It’s been around almost as long as college athletics have, which isn’t surprising when you think about it.
The idea of paying college athletes is really old. In 1905, Harper’s Magazine published an editorial (subsequently reprinted in newspapers nationwide) addressing the “Pay of College Athletes.” Harper’s saw the issue as one of visible inequity. The popularity — and profitability — of college athletics made the problem of “how to make athletes work for nothing” — or to put it another way, “how to keep the athletes from drawing salaries” — increasingly difficult for university administrators to manage. Harper’s concluded that unless a more transparent and fair compensation system arose, college athletes would continue to be paid “surreptitious wages.”

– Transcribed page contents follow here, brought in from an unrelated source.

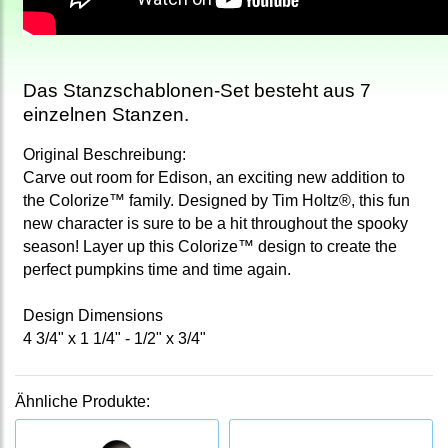
Das Stanzschablonen-Set
besteht aus 7
einzelnen Stanzen.
Original Beschreibung:
Carve out room for Edison, an exciting new addition to
the Colorize™ family. Designed by Tim Holtz®, this fun
new character is sure to be a hit throughout the spooky
season! Layer up this Colorize™ design to create the
perfect pumpkins time and time again.
Design Dimensions
4 3/4" x 1 1/4" - 1/2" x 3/4"
Ähnliche Produkte:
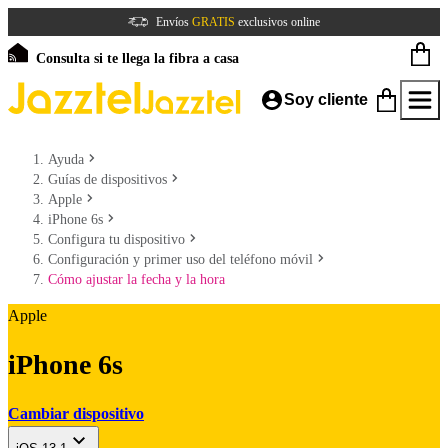
Envíos
GRATIS
exclusivos online
Consulta si te llega la fibra a casa
Soy cliente
Ayuda
Guías de dispositivos
Apple
iPhone 6s
Configura tu dispositivo
Configuración y primer uso del teléfono móvil
Cómo ajustar la fecha y la hora
Apple
iPhone 6s
Cambiar dispositivo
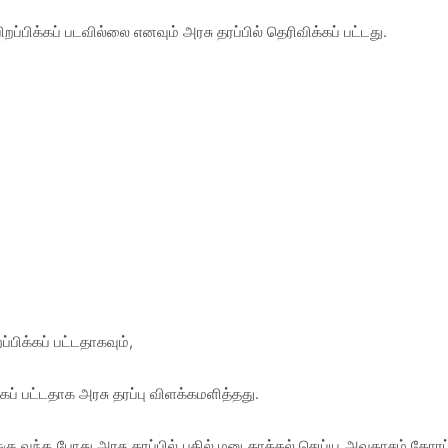
்பிக்கப் படவில்லை எனவும் அரசு தரப்பில் தெரிவிக்கப் பட்டது.
ிக்கப் பட்டதாகவும்,
் பட்டதாக அரசு தரப்பு விளக்கமளித்தது.
ு வந்த போது அரசு தரப்பில் பதில் மனு தாக்கல் செய்ய அவகாசம் கோரப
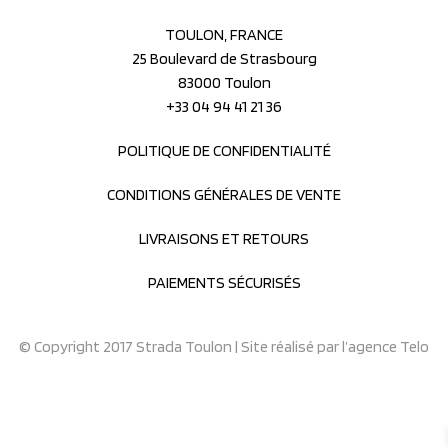
TOULON, FRANCE
25 Boulevard de Strasbourg
83000 Toulon
+33 04 94 41 21 36
POLITIQUE DE CONFIDENTIALITÉ
CONDITIONS GÉNÉRALES DE VENTE
LIVRAISONS ET RETOURS
PAIEMENTS SÉCURISÉS
© Copyright 2017 Strada Toulon | Site réalisé par
l’agence Telo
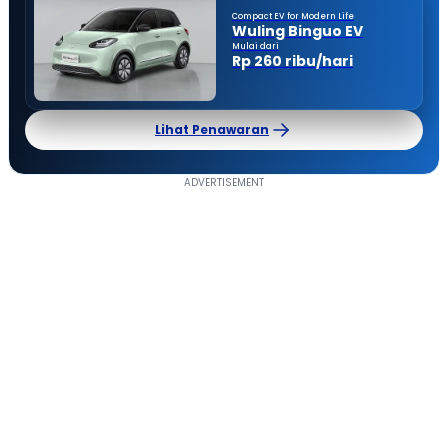
Compact EV for Modern Life
Wuling Binguo EV
Mulai dari
Rp 260 ribu/hari
Lihat Penawaran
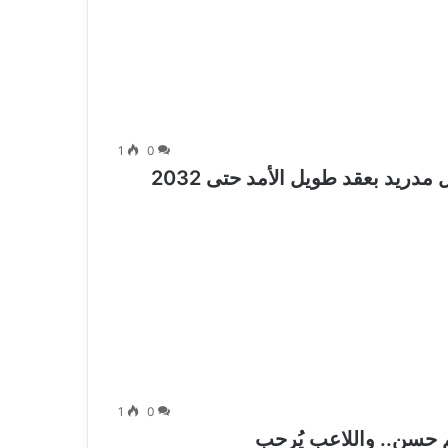
1
0
ريد بعقد طويل الأمد حتى 2032
1
0
 حسن.. واللاعب يُرحب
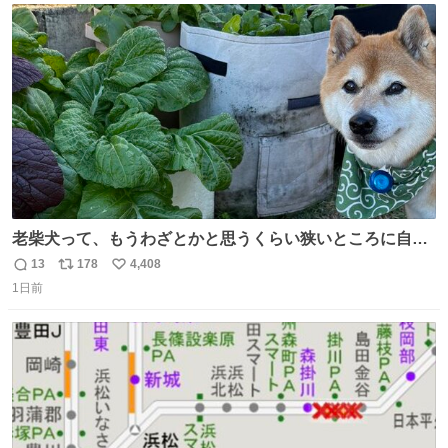
ト
数
数
老柴犬って、もうわざとかと思うくらい狭いところに自ら
はまりにいくじゃないですか？ 今朝ガーデニングしてる飼
13
178
4,408
返
リ
い
い主の間にはまってきて、最高に可愛かった♥️
1日前
信
ポ
い
数
ス
ね
ト
数
数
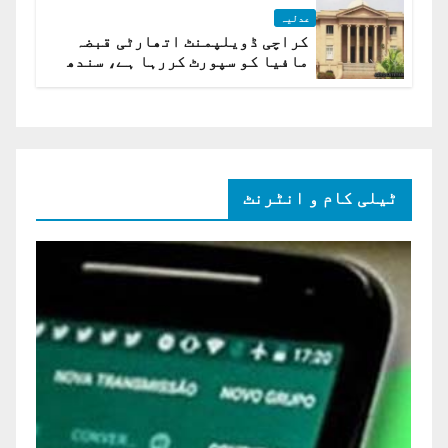
عدلیہ
کراچی ڈویلپمنٹ اتھارٹی قبضہ
مافیا کو سپورٹ کررہا ہے، سندھ
ہائی کورٹ برہم
ٹیلی کام و انٹرنٹ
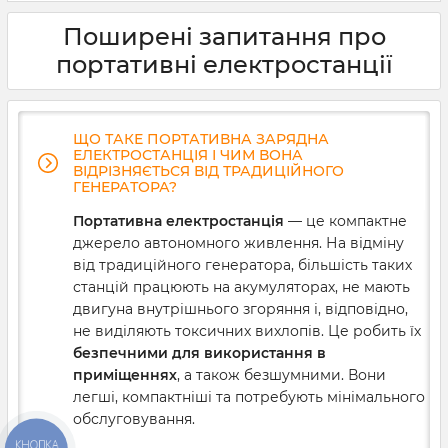
українців довелося познайомитися з термінами
«автономне енергопостачання» та «децентралізована
Поширені запитання про
генерація». В умовах регулярних відключень
електрики доводиться шукати альтернативні рішення
портативні електростанції
для забезпечення живлення важливих приладів —
котлів і холодильників, систем безпеки й відеокамер,
промислового й торгового обладнання. Якщо ви теж
постаєте перед такою проблемою, вам слід знати, що
ЩО ТАКЕ ПОРТАТИВНА ЗАРЯДНА
таке генератор, як він працює та як правильно його
ЕЛЕКТРОСТАНЦІЯ І ЧИМ ВОНА
вибрати. Розбираємося докладніше.
ВІДРІЗНЯЄТЬСЯ ВІД ТРАДИЦІЙНОГО
ГЕНЕРАТОРА?
Портативна електростанція
— це компактне
джерело автономного живлення. На відміну
від традиційного генератора, більшість таких
станцій працюють на акумуляторах, не мають
двигуна внутрішнього згоряння і, відповідно,
не виділяють токсичних вихлопів. Це робить їх
безпечними для використання в
приміщеннях
, а також безшумними. Вони
легші, компактніші та потребують мінімального
обслуговування.
КНОПКА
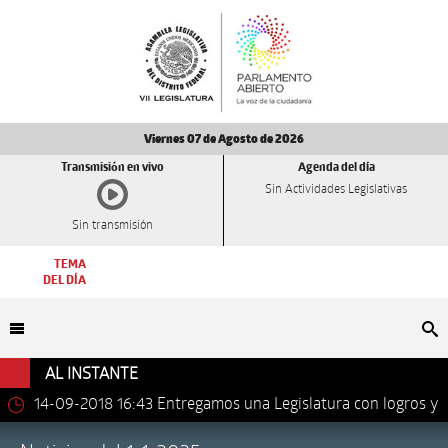
Viernes 07 de Agosto de 2026
Transmisión en vivo
Agenda del día
Sin Actividades Legislativas
Sin transmisión
TEMA
DEL DÍA
Bu
AL INSTANTE
14-09-2018 16:43
Entregamos una Legislatura con logros y
avances importantes: Dip. Leonel Luna Estrada.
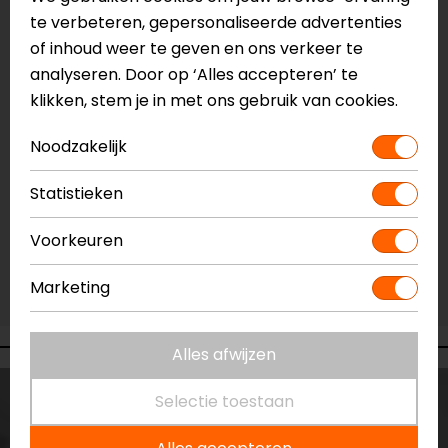
te verbeteren, gepersonaliseerde advertenties
Vestiging Apeldoorn
of inhoud weer te geven en ons verkeer te
Niet op voorraad
analyseren. Door op ‘Alles accepteren’ te
Vestiging Breda
klikken, stem je in met ons gebruik van cookies.
Niet op voorraad
Noodzakelijk
Vestiging Capelle a/d IJssel
Ruime voorraad
Statistieken
Vestiging Eindhoven
Voorkeuren
Niet op voorraad
Vestiging Vianen
Marketing
Niet op voorraad
Alles afwijzen
Selectie toestaan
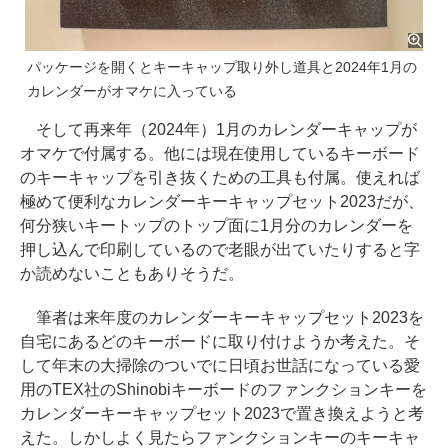
パッケージを開くとキーキャップ取り外し道具と2024年1月の
カレンダーがオマケに入っている
そして再来年（2024年）1月のカレンダーキャップが
オマケで付属する。他には現在使用しているキーボード
のキーキャップを引き抜くための工具も付属。使えれば
極めて便利なカレンダーキーキャップセット2023だが、
何分狭いキートップのトップ面に1月分のカレンダーを
押し込んで印刷しているので老眼が出ていたりすると字
か読めないこともありそうだ。
筆者は来年度のカレンダーキーキャップセット2023を
自宅にあるどのキーボードに取り付けようか考えた。そ
して年末の大掃除のついでに日頃お世話になっている愛
用のTEX社のShinobiキーボードのファンクションキーを
カレンダーキーキャップセット2023で置き換えようと考
えた。しかしよく見たらファンクションキーのキーキャ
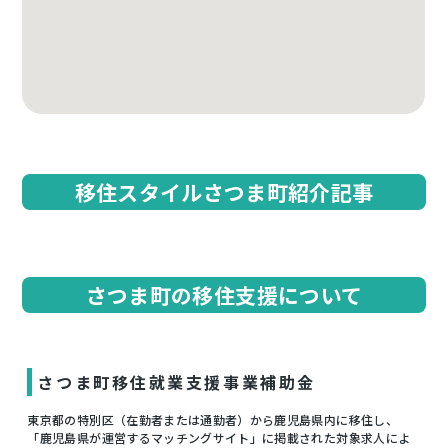
移住スタイルさつま町紹介記事
さつま町の移住支援について
さつま町移住就業支援事業補助金
東京都の特別区（在勤者または通勤者）から鹿児島県内に移住し、
「鹿児島県が運営するマッチングサイト」に掲載された対象求人によ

In 1915, the University of Chicago Daily Maroon upended the college football community by pushing the matter further. Given that the editor of the college newspaper and the tuba player in the marching band received compensation from the university, the Maroon argued, why not the college athletes? “They work hard for the university organization known as the football team, which is a money making enterprise, the receipts from football being something like $20,000 [roughly $478,000 today] more than expenditures for the sport. Why not give the players a share of the profits accruing from their hard and faithful labors?”

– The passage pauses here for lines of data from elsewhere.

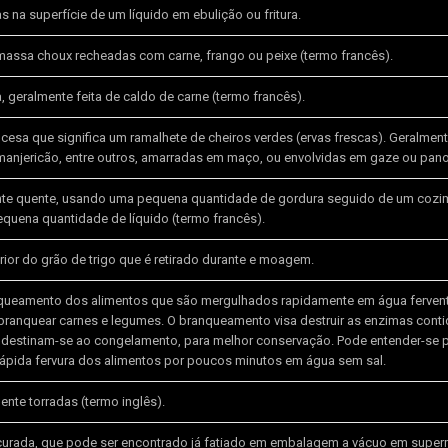
s na superfície de um líquido em ebulição ou fritura.
assa choux recheadas com carne, frango ou peixe (termo francês).
, geralmente feita de caldo de carne (termo francês).
ncesa que significa um ramalhete de cheiros verdes (ervas frescas). Geralment
, manjericão, entre outros, amarradas em maço, ou envolvidas em gaze ou pano
nte quente, usando uma pequena quantidade de gordura seguido de um cozim
uena quantidade de líquido (termo francês).
rior do grão de trigo que é retirado durante e moagem.
queamento dos alimentos que são mergulhados rapidamente em água fervente
 branquear carnes e legumes. O branqueamento visa destruir as enzimas cont
e destinam-se ao congelamento, para melhor conservação. Pode entender-se 
pida fervura dos alimentos por poucos minutos em água sem sal.
nte torradas (termo inglês).
e curada, que pode ser encontrado já fatiado em embalagem a vácuo em supe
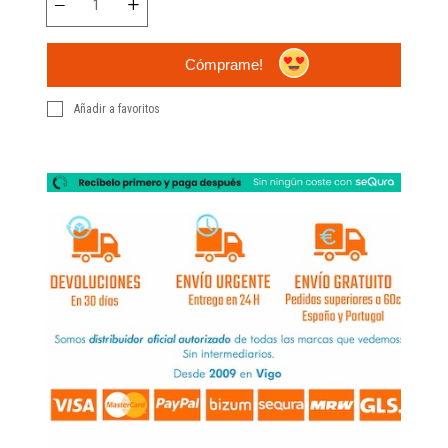
Cómprame!
Añadir a favoritos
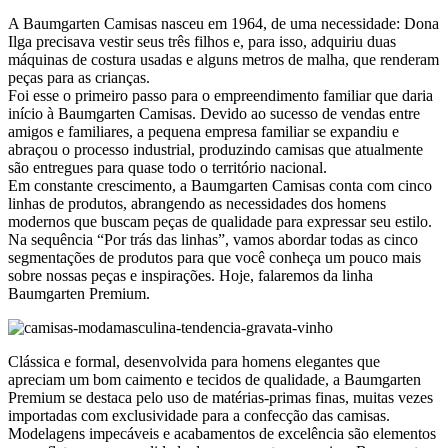
A Baumgarten Camisas nasceu em 1964, de uma necessidade: Dona
Ilga precisava vestir seus três filhos e, para isso, adquiriu duas
máquinas de costura usadas e alguns metros de malha, que renderam
peças para as crianças.
Foi esse o primeiro passo para o empreendimento familiar que daria
início à Baumgarten Camisas. Devido ao sucesso de vendas entre
amigos e familiares, a pequena empresa familiar se expandiu e
abraçou o processo industrial, produzindo camisas que atualmente
são entregues para quase todo o território nacional.
Em constante crescimento, a Baumgarten Camisas conta com cinco
linhas de produtos, abrangendo as necessidades dos homens
modernos que buscam peças de qualidade para expressar seu estilo.
Na sequência “Por trás das linhas”, vamos abordar todas as cinco
segmentações de produtos para que você conheça um pouco mais
sobre nossas peças e inspirações. Hoje, falaremos da linha
Baumgarten Premium.
Clássica e formal, desenvolvida para homens elegantes que
apreciam um bom caimento e tecidos de qualidade, a Baumgarten
Premium se destaca pelo uso de matérias-primas finas, muitas vezes
importadas com exclusividade para a confecção das camisas.
Modelagens impecáveis e acabamentos de excelência são elementos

The University of Chicago was only one year removed from a national championship in football; its voice on the subject mattered.

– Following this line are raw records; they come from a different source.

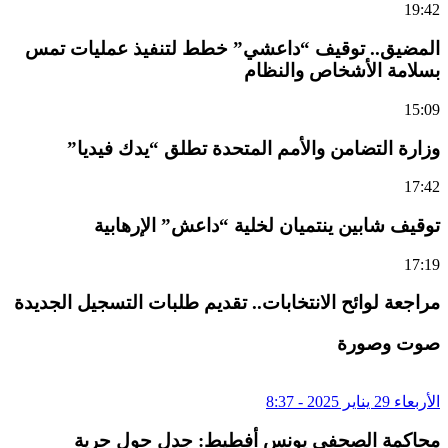
19:42
المضيق.. توقيف “داعشي” خطط لتنفيذ عمليات تمس
بسلامة الأشخاص والنظام
15:09
وزارة التضامن والأمم المتحدة تطلق “يدك فيديا”
17:42
توقيف شابين ينتميان لخلية “داعش” الإرهابية
17:19
مراجعة لوائح الانتخابات.. تقديم طلبات التسجيل الجديدة
صوت وصورة
الأربعاء 29 يناير 2025 - 8:37
محاكمة الصحفي يونس أفطيط: جدل حول حرية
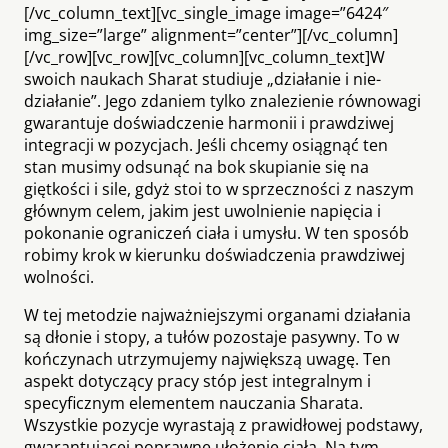
[/vc_column_text][vc_single_image image=”6424″
img_size=”large” alignment=”center”][/vc_column]
[/vc_row][vc_row][vc_column][vc_column_text]W
swoich naukach Sharat studiuje „działanie i nie-
działanie”. Jego zdaniem tylko znalezienie równowagi
gwarantuje doświadczenie harmonii i prawdziwej
integracji w pozycjach. Jeśli chcemy osiągnąć ten
stan musimy odsunąć na bok skupianie się na
giętkości i sile, gdyż stoi to w sprzeczności z naszym
głównym celem, jakim jest uwolnienie napięcia i
pokonanie ograniczeń ciała i umysłu. W ten sposób
robimy krok w kierunku doświadczenia prawdziwej
wolności.
W tej metodzie najważniejszymi organami działania
są dłonie i stopy, a tułów pozostaje pasywny. To w
kończynach utrzymujemy największą uwagę. Ten
aspekt dotyczący pracy stóp jest integralnym i
specyficznym elementem nauczania Sharata.
Wszystkie pozycje wyrastają z prawidłowej podstawy,
gwarantującej poprawne ułożenie ciała. Na tym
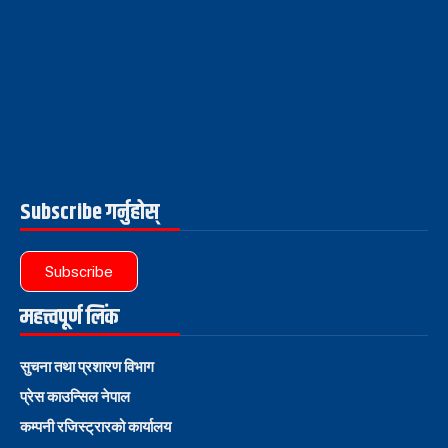
Subscribe गर्नुहोस्
Subscribe
महत्त्वपूर्ण लिंक
सुचना तथा प्रशारण विभाग
प्रेस काउन्सिल नेपाल
कम्पनी रजिस्ट्रारको कार्यालय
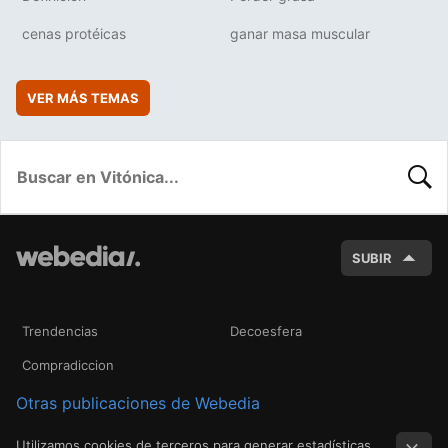
cenas protéicas
ganar masa muscular
VER MÁS TEMAS
BUSC
SUBIR
Trendencias
Decoesfera
Compradiccion
Otras publicaciones de Webedia
Utilizamos cookies de terceros para generar estadísticas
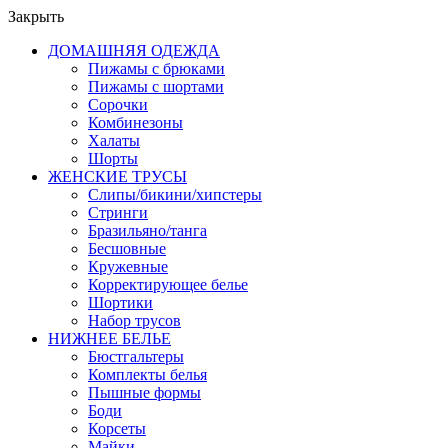
Закрыть
ДОМАШНЯЯ ОДЕЖДА
Пижамы с брюками
Пижамы с шортами
Сорочки
Комбинезоны
Халаты
Шорты
ЖЕНСКИЕ ТРУСЫ
Слипы/бикини/хипстеры
Стринги
Бразильяно/танга
Бесшовные
Кружевные
Корректирующее белье
Шортики
Набор трусов
НИЖНЕЕ БЕЛЬЕ
Бюстгальтеры
Комплекты белья
Пышные формы
Боди
Корсеты
Майки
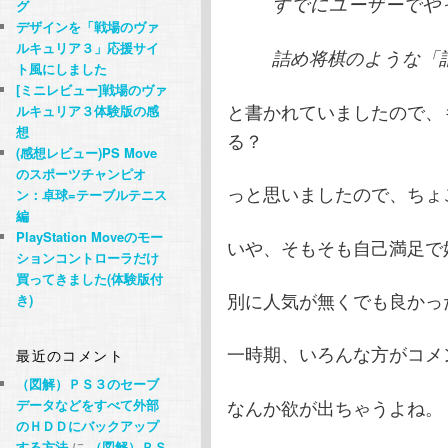
すでにユーザーでや
グ
デザインを「戦場のヴァ
ルキュリア３」応援サイ
詰め将棋のような「詰
ト風にしました
[ミニレビュー]戦場のヴァ
と書かれていましたので、
ルキュリア３体験版の感
想
る？
(感想レビュー)PS Move
のスポーツチャンピオ
っと思いましたので、ちょこ
ン：卓球=テーブルテニス
編
PlayStation Moveのモー
いや、そもそも自己満足で
ションコントローラだけ
買ってきました(体験版付
別に人気が無くでも良かっ
き)
一時期、いろんな方がコメ
最近のコメント
（図解）ＰＳ３のセーブ
なんか欲が出ちゃうよね。
データなどをすべて外部
のＨＤＤにバックアップ
する方法
に
（図解）ＰＳ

In 1929, Major W.H. McKellar of the University of the South (Sewanee) proposed that his school’s conference — the Southern Conference — embrace open, above-board payments to college athletes. Actually, the Major preferred universities doing away with charging admission to college football games. But recognizing that this was crazy talk, McKellar argued that “his proposal to openly pay college athletes in the Southern conference” was the only reasonable way forward.
Even the nation’s most beloved humorist at the time — Will Rogers — provided flyby support for the pay-for-play model. He was the John Oliver of his day, just pithier. “There is only one fair way to ever arrange amateur athletics in any line in the country,” Rogers declared, “and that’s let the athletes work on commission of what they draw at the gate then make them pay their own schooling expenses.”
Eh, better we send people to jail for compensating student-athletes than, you know, compensating student-athletes.